»»

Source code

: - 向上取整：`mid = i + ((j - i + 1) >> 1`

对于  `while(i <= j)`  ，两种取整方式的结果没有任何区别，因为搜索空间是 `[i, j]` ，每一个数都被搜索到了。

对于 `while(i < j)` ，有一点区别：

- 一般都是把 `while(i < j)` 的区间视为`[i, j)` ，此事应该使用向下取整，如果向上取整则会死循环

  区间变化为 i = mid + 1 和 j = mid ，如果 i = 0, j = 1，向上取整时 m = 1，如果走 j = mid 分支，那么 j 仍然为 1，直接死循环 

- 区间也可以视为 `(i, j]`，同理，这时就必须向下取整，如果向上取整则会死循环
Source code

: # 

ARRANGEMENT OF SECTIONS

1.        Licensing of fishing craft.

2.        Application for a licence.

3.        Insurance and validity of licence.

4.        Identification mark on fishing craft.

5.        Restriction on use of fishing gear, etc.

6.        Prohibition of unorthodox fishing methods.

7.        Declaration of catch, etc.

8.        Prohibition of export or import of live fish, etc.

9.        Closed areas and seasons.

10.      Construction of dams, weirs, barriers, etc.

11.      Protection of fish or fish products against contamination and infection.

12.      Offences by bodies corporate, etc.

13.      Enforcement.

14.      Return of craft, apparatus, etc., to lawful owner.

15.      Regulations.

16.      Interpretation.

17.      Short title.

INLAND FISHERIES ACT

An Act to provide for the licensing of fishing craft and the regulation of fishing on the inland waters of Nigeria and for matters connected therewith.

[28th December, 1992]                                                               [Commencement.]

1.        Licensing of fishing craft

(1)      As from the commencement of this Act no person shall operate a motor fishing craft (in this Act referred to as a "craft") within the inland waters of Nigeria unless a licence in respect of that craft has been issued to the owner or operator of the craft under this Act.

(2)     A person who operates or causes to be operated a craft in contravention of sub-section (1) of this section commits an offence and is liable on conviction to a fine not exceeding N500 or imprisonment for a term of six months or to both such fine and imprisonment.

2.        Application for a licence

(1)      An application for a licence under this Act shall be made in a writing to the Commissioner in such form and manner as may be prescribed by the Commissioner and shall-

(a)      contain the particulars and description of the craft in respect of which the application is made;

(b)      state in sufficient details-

««

- _Exercise objective_:
Which lines in the listing above include the string "this"? Copy each of them.

- _Reply to the task_:
(1)      As from the commencement of this Act no person shall operate a motor fishing craft (in this Act referred to as a "craft") within the inland waters of Nigeria unless a licence in respect of that craft has been issued to the owner or operator of the craft under this Act.
(2)     A person who operates or causes to be operated a craft in contravention of sub-section (1) of this section commits an offence and is liable on conviction to a fine not exceeding N500 or imprisonment for a term of six months or to both such fine and imprisonment.
(1)      An application for a licence under this Act shall be made in a writing to the Commissioner in such form and manner as may be prescribed by the Commissioner and shall-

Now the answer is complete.